/etc/auto.net hangs for a LONG time when NFS server is not accesible and makes other programs unusable
Affects | Status | Importance | Assigned to | Milestone | |
---|---|---|---|---|---|
autofs (Ubuntu) |
New
|
Undecided
|
Unassigned |
Bug Description
/etc/auto.net hangs for a LONG time when NFS server is not accesible and makes other programs unusable:
When you try to list a directory with symlinks to a autofs managed NFS mounted directory, if the server is down, then you have to wait for a LONG time before the command 'ls' executes. The better is to just kill the command. The problem comes when it is an application like Gnome or wine which tries to access that directory from the background: they get stucked for a LONG time. And wine leaves it before /etc/auto.net executes 'showmount -e', which is the command that actually renders everything so slow. But I post this bug here because I think it's a failure of autofs, rather that showmount, which may have its reasons for doing this.

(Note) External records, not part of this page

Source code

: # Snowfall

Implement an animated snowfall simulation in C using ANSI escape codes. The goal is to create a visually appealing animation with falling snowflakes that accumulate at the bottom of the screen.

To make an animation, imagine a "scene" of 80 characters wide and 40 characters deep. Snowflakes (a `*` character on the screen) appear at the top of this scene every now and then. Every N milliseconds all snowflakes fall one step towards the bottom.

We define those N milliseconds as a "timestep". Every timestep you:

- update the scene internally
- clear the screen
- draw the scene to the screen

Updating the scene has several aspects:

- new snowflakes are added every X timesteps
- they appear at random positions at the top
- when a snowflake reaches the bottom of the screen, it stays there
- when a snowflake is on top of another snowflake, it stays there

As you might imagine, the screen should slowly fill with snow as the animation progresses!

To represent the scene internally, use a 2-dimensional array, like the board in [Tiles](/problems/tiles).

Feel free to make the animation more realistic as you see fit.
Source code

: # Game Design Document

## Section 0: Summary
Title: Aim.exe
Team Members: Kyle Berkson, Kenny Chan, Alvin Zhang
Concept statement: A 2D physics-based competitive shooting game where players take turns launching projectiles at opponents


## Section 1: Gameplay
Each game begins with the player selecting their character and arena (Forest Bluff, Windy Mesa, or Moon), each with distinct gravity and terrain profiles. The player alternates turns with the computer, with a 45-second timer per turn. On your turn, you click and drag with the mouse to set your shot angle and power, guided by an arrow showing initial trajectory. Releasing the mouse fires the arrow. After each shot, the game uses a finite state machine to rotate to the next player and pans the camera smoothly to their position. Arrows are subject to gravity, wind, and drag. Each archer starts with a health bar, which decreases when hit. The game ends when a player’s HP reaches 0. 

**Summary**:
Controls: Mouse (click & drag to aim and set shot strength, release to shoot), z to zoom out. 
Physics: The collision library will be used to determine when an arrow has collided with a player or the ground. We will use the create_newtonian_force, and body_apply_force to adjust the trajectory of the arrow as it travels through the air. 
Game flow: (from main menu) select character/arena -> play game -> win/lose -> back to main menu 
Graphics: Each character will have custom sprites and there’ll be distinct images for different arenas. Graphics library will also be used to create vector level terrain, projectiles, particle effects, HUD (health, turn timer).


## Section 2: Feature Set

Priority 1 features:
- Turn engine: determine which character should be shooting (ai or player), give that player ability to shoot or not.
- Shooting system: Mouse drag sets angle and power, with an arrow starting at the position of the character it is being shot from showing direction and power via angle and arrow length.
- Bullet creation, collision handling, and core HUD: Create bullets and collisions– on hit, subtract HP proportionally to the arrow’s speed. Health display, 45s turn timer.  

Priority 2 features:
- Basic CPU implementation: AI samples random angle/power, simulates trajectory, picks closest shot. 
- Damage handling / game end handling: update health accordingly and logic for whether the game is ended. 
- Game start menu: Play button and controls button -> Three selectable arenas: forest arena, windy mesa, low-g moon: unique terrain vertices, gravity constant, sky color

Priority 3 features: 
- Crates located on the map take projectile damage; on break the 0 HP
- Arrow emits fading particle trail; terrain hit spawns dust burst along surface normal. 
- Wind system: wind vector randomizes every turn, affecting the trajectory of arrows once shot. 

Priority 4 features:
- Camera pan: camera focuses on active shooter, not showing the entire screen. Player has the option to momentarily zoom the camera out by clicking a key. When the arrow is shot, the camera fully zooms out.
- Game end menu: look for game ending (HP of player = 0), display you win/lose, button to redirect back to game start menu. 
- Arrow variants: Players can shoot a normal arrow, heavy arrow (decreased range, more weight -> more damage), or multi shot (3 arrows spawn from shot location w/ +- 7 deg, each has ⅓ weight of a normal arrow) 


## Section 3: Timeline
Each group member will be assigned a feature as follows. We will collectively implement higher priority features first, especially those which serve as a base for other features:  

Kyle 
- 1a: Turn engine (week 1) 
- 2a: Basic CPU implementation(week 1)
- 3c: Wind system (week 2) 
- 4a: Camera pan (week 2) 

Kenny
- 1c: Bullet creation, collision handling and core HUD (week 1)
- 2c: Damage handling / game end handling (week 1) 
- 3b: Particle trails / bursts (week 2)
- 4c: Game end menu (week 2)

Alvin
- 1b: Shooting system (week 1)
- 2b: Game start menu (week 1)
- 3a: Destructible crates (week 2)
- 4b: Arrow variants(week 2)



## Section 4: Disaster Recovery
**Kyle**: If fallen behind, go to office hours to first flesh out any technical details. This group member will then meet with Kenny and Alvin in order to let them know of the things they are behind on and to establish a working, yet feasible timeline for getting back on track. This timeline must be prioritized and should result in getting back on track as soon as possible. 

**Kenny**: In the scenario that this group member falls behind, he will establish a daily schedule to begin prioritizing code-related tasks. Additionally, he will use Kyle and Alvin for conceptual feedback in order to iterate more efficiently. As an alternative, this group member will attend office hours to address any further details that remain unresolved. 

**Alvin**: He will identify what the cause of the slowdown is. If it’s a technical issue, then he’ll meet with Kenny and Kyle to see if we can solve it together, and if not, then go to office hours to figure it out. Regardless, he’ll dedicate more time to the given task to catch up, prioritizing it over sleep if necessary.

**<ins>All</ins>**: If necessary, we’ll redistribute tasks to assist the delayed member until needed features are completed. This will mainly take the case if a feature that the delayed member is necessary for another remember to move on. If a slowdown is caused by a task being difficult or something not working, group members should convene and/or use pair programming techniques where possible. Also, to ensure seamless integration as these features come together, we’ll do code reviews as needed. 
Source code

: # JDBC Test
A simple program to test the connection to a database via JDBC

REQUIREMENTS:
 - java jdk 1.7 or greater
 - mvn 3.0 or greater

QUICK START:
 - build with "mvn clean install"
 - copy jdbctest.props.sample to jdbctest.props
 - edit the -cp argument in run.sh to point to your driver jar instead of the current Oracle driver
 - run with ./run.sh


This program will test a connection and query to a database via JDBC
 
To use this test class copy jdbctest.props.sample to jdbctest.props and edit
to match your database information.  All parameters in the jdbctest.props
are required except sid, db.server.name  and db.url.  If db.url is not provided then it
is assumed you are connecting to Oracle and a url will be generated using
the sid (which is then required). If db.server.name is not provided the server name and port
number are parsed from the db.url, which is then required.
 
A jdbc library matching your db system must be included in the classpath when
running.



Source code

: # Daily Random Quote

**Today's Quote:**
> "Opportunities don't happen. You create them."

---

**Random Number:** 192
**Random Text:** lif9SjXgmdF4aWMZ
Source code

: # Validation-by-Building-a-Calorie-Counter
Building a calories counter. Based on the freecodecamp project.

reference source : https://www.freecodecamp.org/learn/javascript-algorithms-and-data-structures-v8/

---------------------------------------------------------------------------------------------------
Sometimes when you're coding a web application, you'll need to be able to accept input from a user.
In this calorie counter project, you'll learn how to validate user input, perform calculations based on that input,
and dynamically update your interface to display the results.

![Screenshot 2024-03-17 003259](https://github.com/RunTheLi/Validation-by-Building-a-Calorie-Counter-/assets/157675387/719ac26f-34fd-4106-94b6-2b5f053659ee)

There should be a way of doing all this without having to wait for so long when accessing a file, which is very uncommon on Unix (normally, you can access, or not, quite fast, so applications are designed with this in mind). Maybe making the script run on a user's petition through DBus would be a good idea, then letting the applications acess it, but when it was already mounted. And, of course, during this you could do other things. Or maybe just not locking everything until you detect the server, or adding the option that you can choose the time to wait until you get the response from the server (but this is actually slow if you have to repeat an access to the disk many many times, for instance, on a script). I think that the possibility of having a DBus enabled autofs is better, just like Network Manager (what a GREAT application) does.
All the NFS functionality is done in the kernel, not in the userland.
So you can't even kill a command waiting for the NFS server - or to be more exact: you can kill the program but the kill will only happen after the kernel returns execution to the program.